About this task
Whenever a line below includes "Geolandar", add it to the tally, then give the total and nothing more.

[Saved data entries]
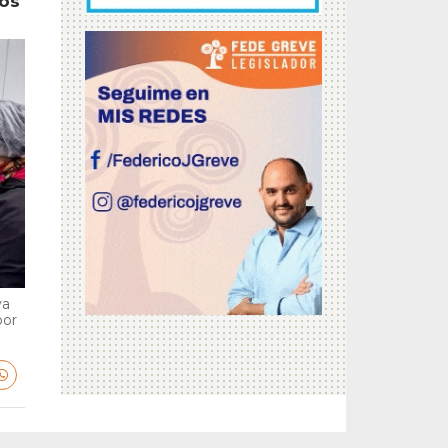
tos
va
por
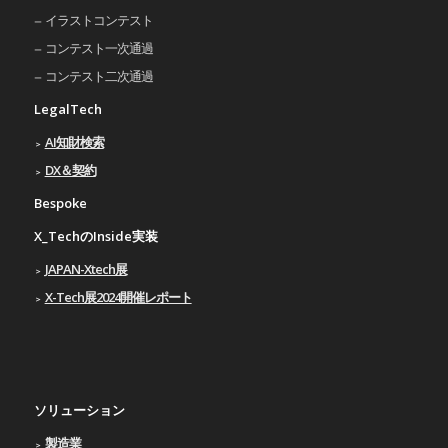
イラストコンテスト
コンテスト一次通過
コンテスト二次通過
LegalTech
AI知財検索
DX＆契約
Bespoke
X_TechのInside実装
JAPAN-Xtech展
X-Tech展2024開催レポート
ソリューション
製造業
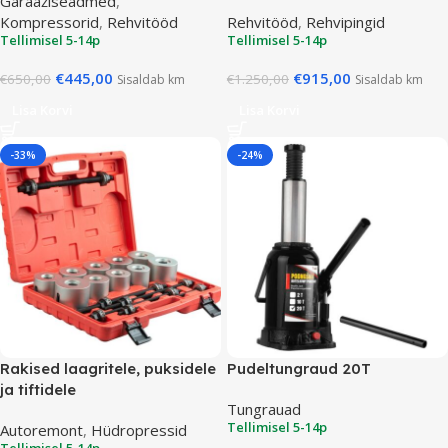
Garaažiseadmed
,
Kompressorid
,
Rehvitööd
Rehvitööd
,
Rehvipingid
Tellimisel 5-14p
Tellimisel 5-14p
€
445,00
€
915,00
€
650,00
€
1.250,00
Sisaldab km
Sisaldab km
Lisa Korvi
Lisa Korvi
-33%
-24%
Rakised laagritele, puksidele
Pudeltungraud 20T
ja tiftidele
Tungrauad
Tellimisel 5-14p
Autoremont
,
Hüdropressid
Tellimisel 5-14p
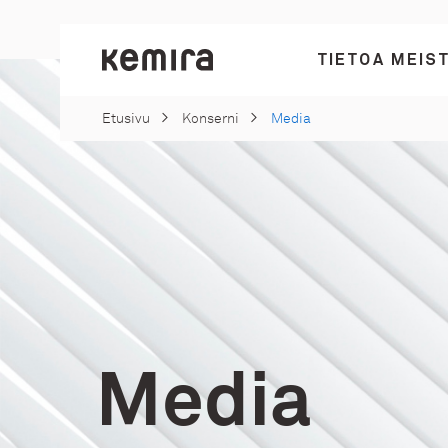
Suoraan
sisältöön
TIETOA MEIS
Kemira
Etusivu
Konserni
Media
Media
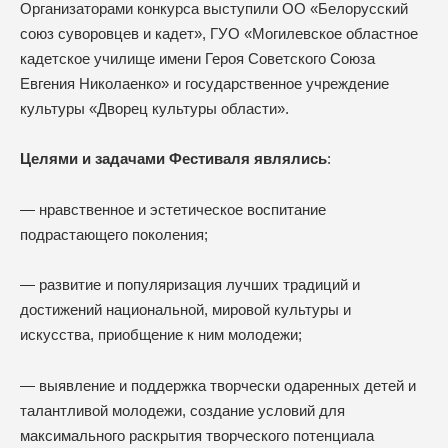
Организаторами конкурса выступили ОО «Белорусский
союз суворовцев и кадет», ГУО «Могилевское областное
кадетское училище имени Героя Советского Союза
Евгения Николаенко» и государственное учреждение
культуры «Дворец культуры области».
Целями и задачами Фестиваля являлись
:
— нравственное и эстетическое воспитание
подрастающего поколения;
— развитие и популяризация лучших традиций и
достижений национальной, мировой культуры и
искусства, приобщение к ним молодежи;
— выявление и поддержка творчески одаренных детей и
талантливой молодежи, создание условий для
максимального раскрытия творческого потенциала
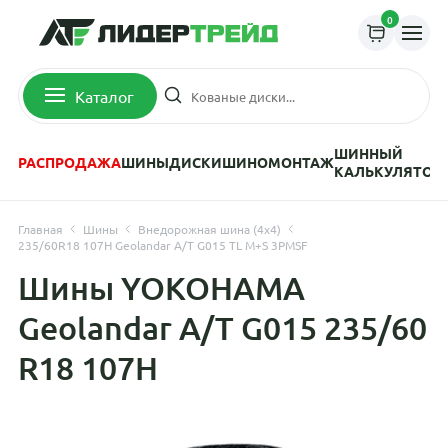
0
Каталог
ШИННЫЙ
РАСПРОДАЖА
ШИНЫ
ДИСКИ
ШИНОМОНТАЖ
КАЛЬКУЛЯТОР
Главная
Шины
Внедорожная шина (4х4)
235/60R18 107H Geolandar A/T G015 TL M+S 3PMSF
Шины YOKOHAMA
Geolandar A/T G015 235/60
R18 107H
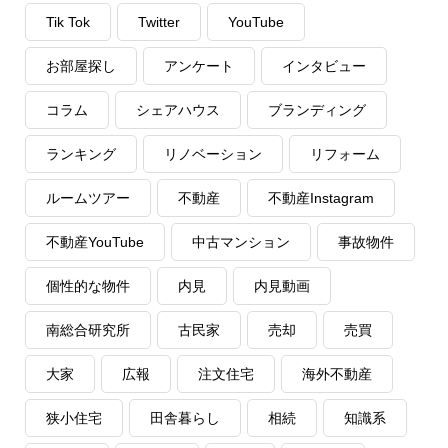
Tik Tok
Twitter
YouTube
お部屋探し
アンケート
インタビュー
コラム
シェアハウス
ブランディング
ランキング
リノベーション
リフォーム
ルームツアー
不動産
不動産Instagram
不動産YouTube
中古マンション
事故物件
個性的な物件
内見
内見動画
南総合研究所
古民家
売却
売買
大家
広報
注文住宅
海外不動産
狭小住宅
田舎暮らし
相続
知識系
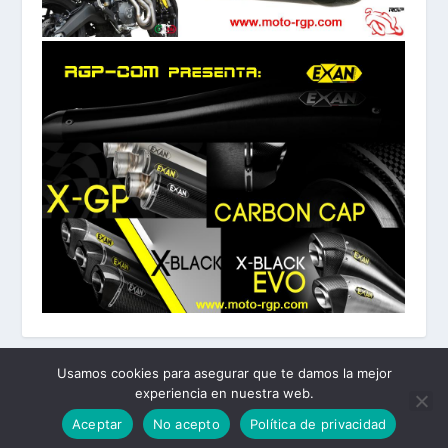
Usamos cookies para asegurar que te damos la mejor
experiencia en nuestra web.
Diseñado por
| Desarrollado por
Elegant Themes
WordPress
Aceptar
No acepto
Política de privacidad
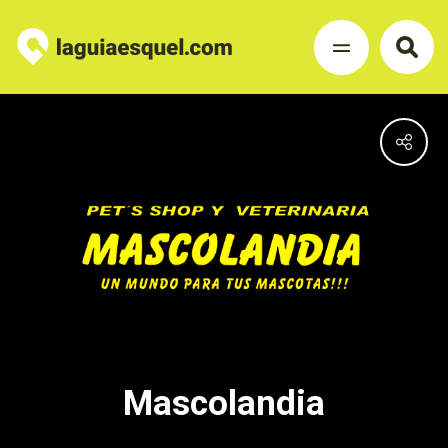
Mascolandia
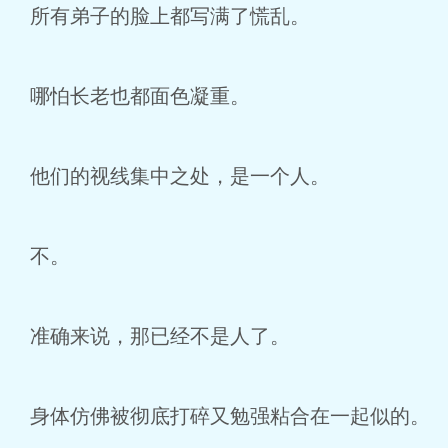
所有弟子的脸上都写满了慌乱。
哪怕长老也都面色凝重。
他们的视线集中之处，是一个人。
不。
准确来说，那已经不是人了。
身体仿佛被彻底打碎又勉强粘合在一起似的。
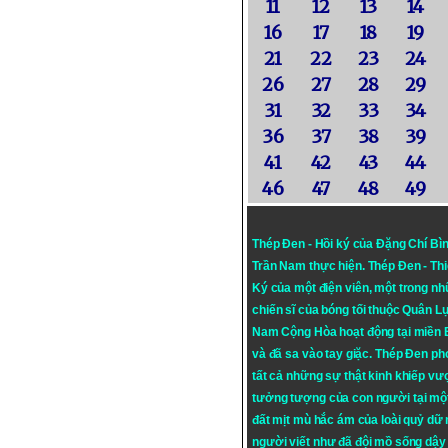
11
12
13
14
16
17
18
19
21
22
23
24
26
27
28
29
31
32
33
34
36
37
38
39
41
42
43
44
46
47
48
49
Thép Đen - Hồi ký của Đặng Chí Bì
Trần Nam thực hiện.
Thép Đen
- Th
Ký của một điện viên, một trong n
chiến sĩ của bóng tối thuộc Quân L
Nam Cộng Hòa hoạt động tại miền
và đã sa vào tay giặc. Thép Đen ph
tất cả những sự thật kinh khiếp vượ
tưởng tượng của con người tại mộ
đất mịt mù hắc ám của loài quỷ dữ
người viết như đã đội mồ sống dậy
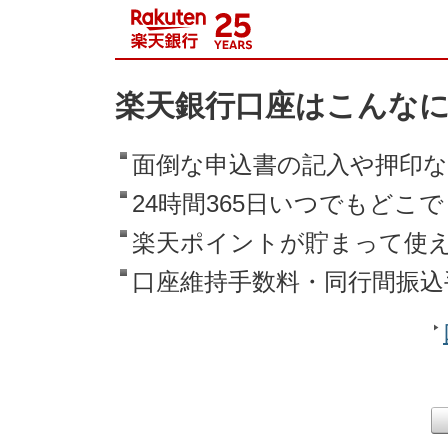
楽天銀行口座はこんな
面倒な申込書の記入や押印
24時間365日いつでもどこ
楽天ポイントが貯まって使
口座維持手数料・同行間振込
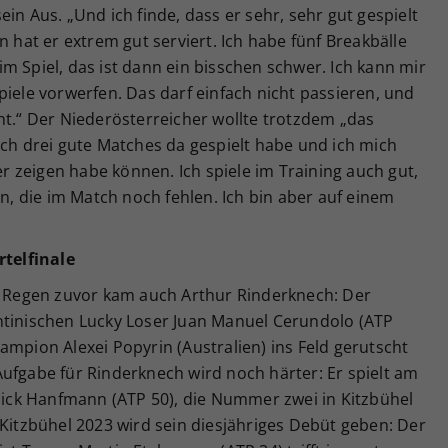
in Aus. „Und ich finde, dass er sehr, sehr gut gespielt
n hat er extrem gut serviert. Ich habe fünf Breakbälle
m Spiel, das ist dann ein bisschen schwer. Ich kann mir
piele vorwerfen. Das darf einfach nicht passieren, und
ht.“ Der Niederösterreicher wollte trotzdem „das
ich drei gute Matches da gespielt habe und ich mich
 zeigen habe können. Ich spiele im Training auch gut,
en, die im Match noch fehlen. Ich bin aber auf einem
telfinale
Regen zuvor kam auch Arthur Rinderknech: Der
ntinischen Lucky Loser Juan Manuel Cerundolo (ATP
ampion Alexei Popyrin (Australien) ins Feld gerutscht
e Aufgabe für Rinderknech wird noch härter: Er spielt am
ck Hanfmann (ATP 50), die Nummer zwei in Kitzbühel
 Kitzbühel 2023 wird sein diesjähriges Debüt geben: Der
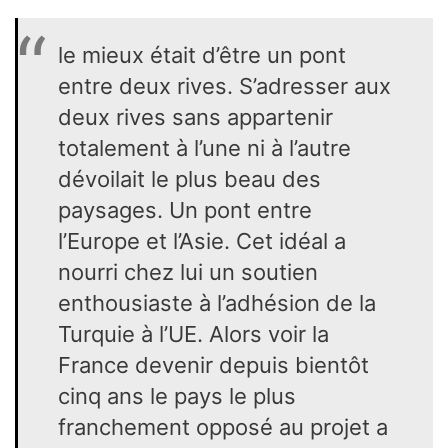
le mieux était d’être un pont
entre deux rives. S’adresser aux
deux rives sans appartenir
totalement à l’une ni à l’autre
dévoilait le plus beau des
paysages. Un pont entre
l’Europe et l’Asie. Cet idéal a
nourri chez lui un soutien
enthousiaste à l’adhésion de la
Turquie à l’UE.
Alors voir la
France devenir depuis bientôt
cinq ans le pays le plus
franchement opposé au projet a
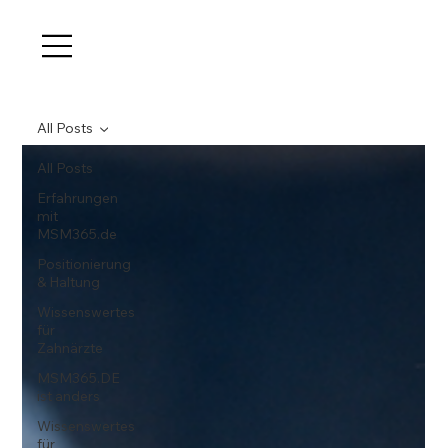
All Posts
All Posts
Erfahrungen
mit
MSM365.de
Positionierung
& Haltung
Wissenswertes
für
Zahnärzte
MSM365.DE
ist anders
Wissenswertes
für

Response below
2